The team's model predicted that foliage would increase by some 5 to 10 percent given the 14 percent increase in atmospheric CO2 concentration during the study period. The satellite data agreed, showing an 11 percent increase in foliage after adjusting the data for precipitation, yielding "strong support for our hypothesis," the team reports.
"Lots of papers have shown an average increase in vegetation across the globe, and there is a lot of speculation about what's causing that," said Donohue of CSIRO's Land and Water research division, who is lead author of the new study. "Up until this point, they've linked the greening to fairly obvious climatic variables, such as a rise in temperature where it is normally cold or a rise in rainfall where it is normally dry. Lots of those papers speculated about the CO2 effect, but it has been very difficult to prove."

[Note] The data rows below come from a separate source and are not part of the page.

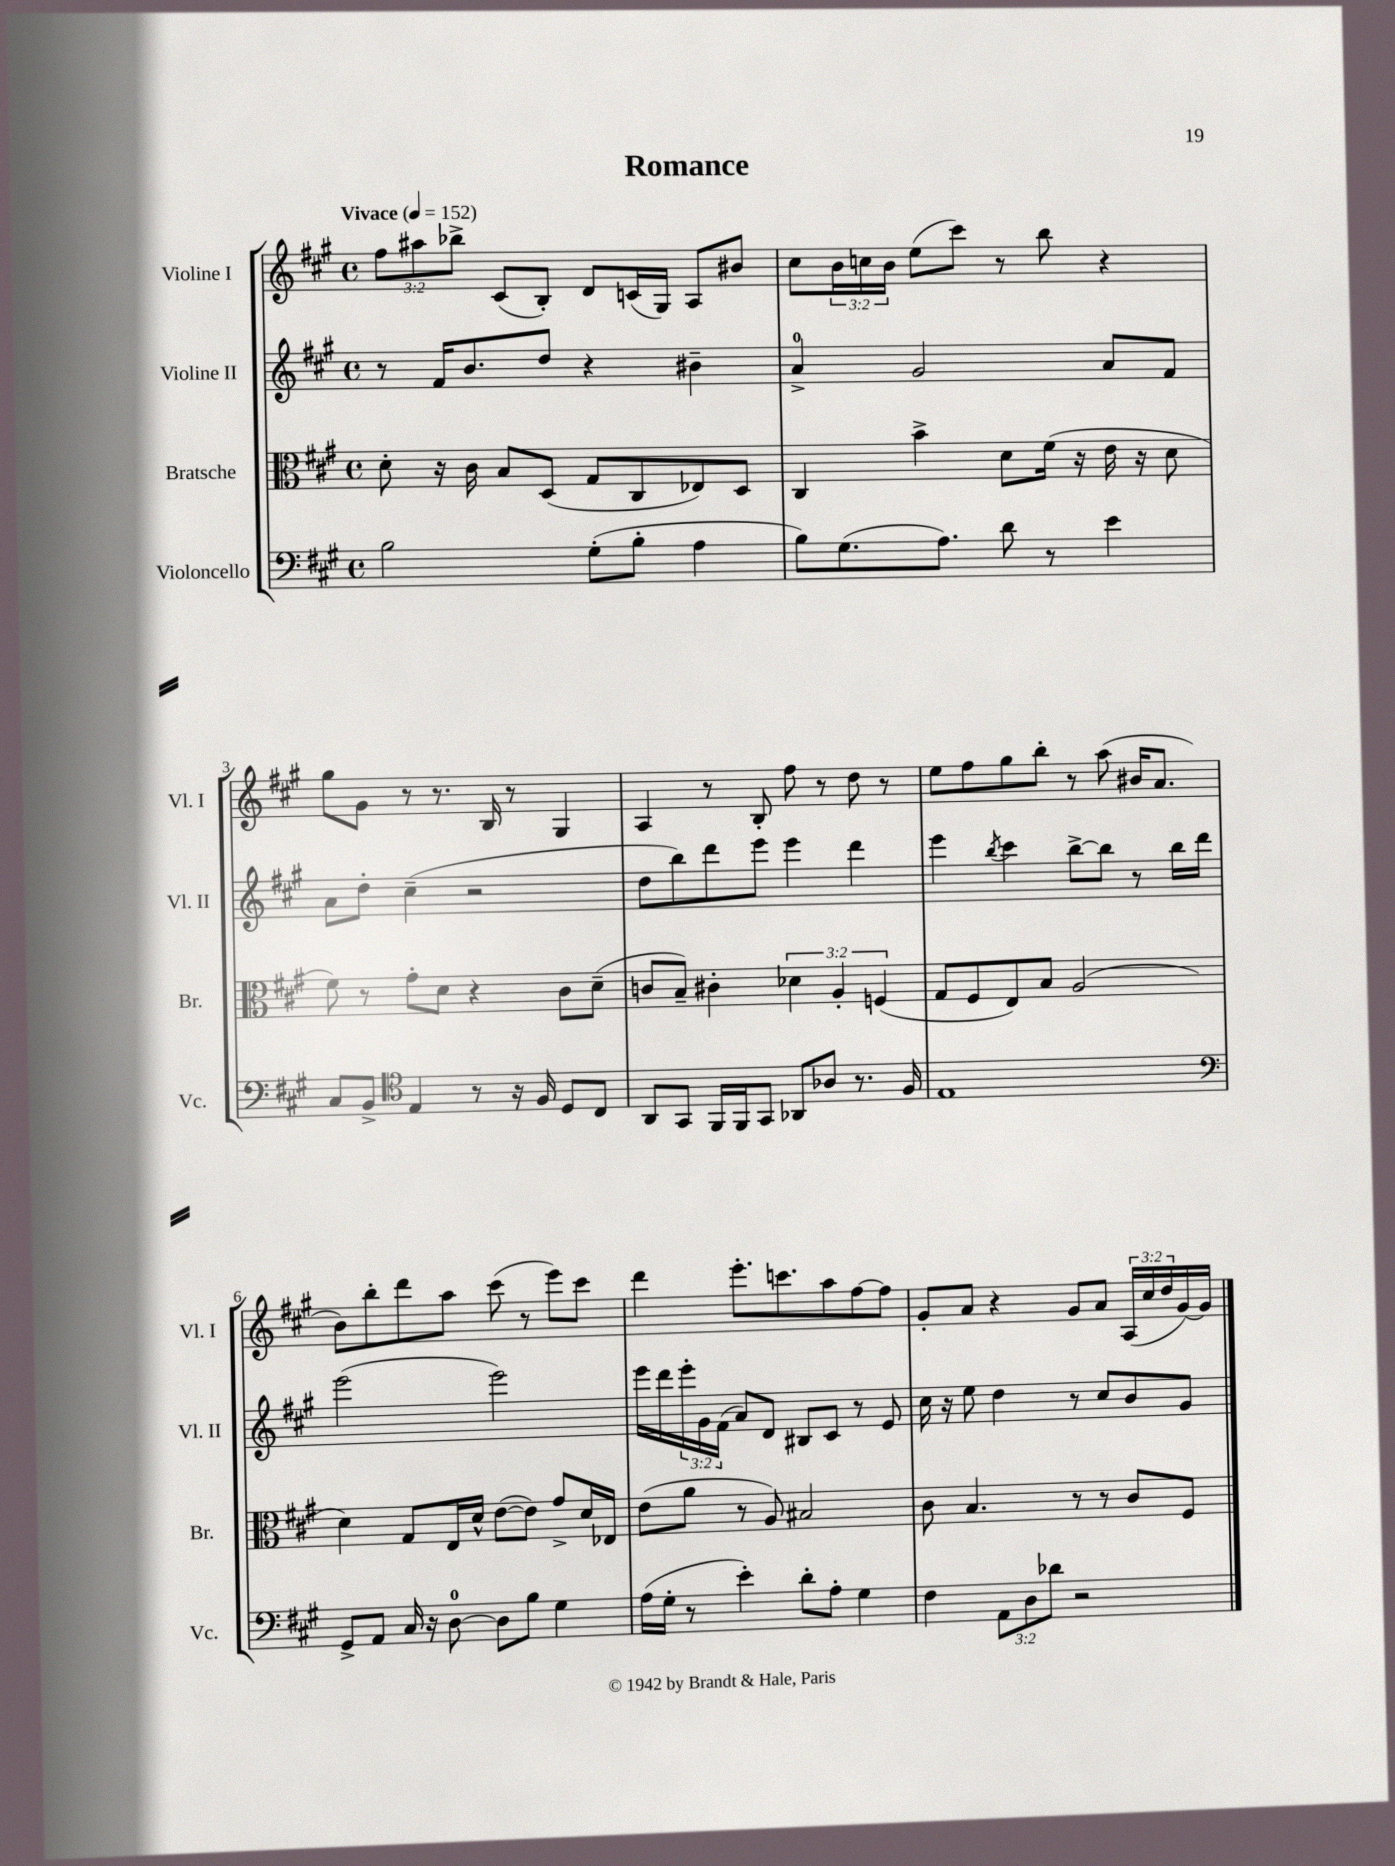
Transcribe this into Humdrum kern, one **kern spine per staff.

**kern	**kern	**kern	**kern
*part4	*part3	*part2	*part1
*staff4	*staff3	*staff2	*staff1
*I"Violoncello	*I"Bratsche	*I"Violine II	*I"Violine I
*I'Vc.	*I'Br.	*I'Vl. II	*I'Vl. I
*clefF4	*clefC3	*clefG2	*clefG2
*k[f#c#g#]	*k[f#c#g#]	*k[f#c#g#]	*k[f#c#g#]
*M4/4	*M4/4	*M4/4	*M4/4
*met(c)	*met(c)	*met(c)	*met(c)
*MM152	*MM152	*MM152	*MM152
=1	=1	=1	=1
!	!	!	!LO:TX:a:B:t=Vivace
2B\	8d'\	8r	12ff#\L
.	.	.	12aa#X\
.	16r	16f#/KL	.
.	.	.	12bb-X^\J
.	16c#\	8.b/	.
.	8B/L	.	(8c#/L
.	(8D/J	8dd/J	8B'/J)
(8G#'\L	8G#/L	4r	8d/L
8B'\J	8C#/	.	(16cn/L
.	.	.	16G#/JJ)
4A\	8E-X/)	4b#X~\	8A/L
.	8D/J	.	8b#X/J
=2	=2	=2	=2
8B\L)	4C#/	4a^/	8cc#\L
(8.G#\	.	.	24b\L
.	.	.	24ccn\
.	.	.	24b\JJ
.	4b^\	2g#/	(8ee\L
8.A\J)	.	.	.
.	.	.	8ccc#\J)
8d\	8d\L	.	8r
8r	(16f#\Jk	.	8bb\
.	16r	.	.
4e\	16e\	8a/L	4r
.	16r	.	.
.	8d\	8f#/J	.
!!LO:LB:g=z
=3	=3	=3	=3
8C#/L	8f#\)	8a\L	8gg#\L
8BB^/J	8r	8dd'\J	8g#\J
*clefC4	*	*	*
4E/	8g#'\L	(4cc#~\	8r
.	8d\J	.	8.r
8r	4r	2r	.
.	.	.	16B/
16r	.	.	8r
16F#/	.	.	.
8D/L	8c#\L	.	4G#/
8C#/J	(8d~\J	.	.
=4	=4	=4	=4
8AA/L	8cn/L	8dd\L	4A/
8GG#/J	8B~/J)	8bb\)	.
16FF#/LL	4c#X'\	8ddd\	8r
16FF#/J	.	.	.
8GG#/J	.	8eee\J	8B'/
8AA-X/L	6d-X\	4eee\	8ff#\
8A-X/J	.	.	8r
.	6A'/	.	.
8.r	.	4ddd\	8dd\
.	(6Fn/	.	.
.	.	.	8r
16F#/	.	.	.
=5	=5	=5	=5
1E	8G#/L	4eee\	8ee\L
.	8F#/	.	8ff#\
.	.	8qbb/	.
.	8E/)	4ccc#\	8gg#\
.	8B/J	.	8bb'\J
.	(2A/	[8bb^\L	8r
.	.	8bb\J]	(8aa\
.	.	8r	16b#X/KL
.	.	.	8.a/J
.	.	16bb\LL	.
.	.	16ddd\JJ	.
!!LO:LB:g=z
=6	=6	=6	=6
*clefF4	*	*	*
8GG#^/L	4d\)	(2eee\	8b\L)
8AA/J	.	.	8bb'\
16C#/	8G#/L	.	8ddd\
16r	.	.	.
[8D\	16E/L	.	8aa\J
.	16d^^/JJ	.	.
8D\L]	([8e\L	2eee\)	(8ccc#\
8B\J	8e\J])	.	8r
4G#\	8g#^/L	.	8eee\L)
.	16d/L	.	8ccc#\J
.	16E-X/JJ	.	.
=7	=7	=7	=7
(16A\LL	(8e\L	16eee\LL	4ddd\
16G#'\JJ	.	16ddd\	.
8r	8a\J	24eee'\	.
.	.	24g#\	.
.	.	(24f#\JJ	.
4e'\)	8r	8a/L)	8.eee'\L
.	8A/)	8d/J	.
.	.	.	8.cccn\
8d'\L	2B#X/	8B#X/L	.
8A'\J	.	8c#/J	8aa\
4G#\	.	8r	[8ff#\
.	.	8e/	8ff#\J]
=8	=8	=8	=8
4F#\	8c#\	16cc#\	8g#'/L
.	.	16r	.
.	4.B/	8ee\	8a/J
12AA\L	.	4dd\	4r
12D\	.	.	.
12d-X\J	.	.	.
2r	8r	8r	8g#/L
.	8r	8cc#/L	8a/J
.	8c#/L	8b/	(24A/LL
.	.	.	24cc#/
.	.	.	24dd/
.	8F#/J	8g#/J	[16g#/)
.	.	.	16g#/JJ]
==	==	==	==
*-	*-	*-	*-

He and his colleagues present their findings in an article that has been accepted for publication in Geophysical Research Letters, a journal of the American Geophysical Union.
The team looked for signs of CO2 fertilization in arid areas, Donohue said, because "satellites are very good at detecting changes in total leaf cover, and it is in warm, dry environments that the CO2 effect is expected to most influence leaf cover." Leaf cover is the clue, he added, because "a leaf can extract more carbon from the air during photosynthesis, or lose less water to the air during photosynthesis, or both, due to elevated CO2." That is the CO2 fertilization effect.
But leaf cover in warm, wet places like tropical rainforests is already about as extensive as it can get and is unlikely to increase with higher CO2 concentrations. In warm, dry places, on the other hand, leaf cover is less complete, so plants there will make more leaves if they have enough water to do so. "If elevated CO2 causes the water use of individual leaves to drop, plants will respond by increasing their total numbers of leaves, and this should be measurable from satellite," Donohue explained.
To tease out the actual CO2 fertilization effect from other environmental factors in these regions, the researchers first averaged the greenness of each location across 3-year periods to account for changes in soil wetness and then grouped that greenness data from the different locations according to their amounts of precipitation. The team then identified the maximum amount of foliage each group could attain for a given precipitation, and tracked variations in maximum foliage over the course of 20 years. This allowed the scientists to remove the influence of precipitation and other climatic variations and recognize the long-term greening trend.
In addition to greening dry regions, the CO2 fertilization effect could switch the types of vegetation that dominate in those regions. "Trees are re-invading grass lands, and this could quite possibly be related to the CO2 effect," Donohue said. "Long lived woody plants are deep rooted and are likely to benefit more than grasses from an increase in CO2."
"The effect of higher carbon dioxide levels on plant function is an important process that needs greater consideration," said Donohue. "Even if nothing else in the climate changes as global CO2 levels rise, we will still see significant environmental changes because of the CO2 fertilization effect."
This study was funded by CSIRO's Sustainable Agriculture Flagship, Water for a Healthy Country Flagship, the Australian Research Council and Land & Water Australia.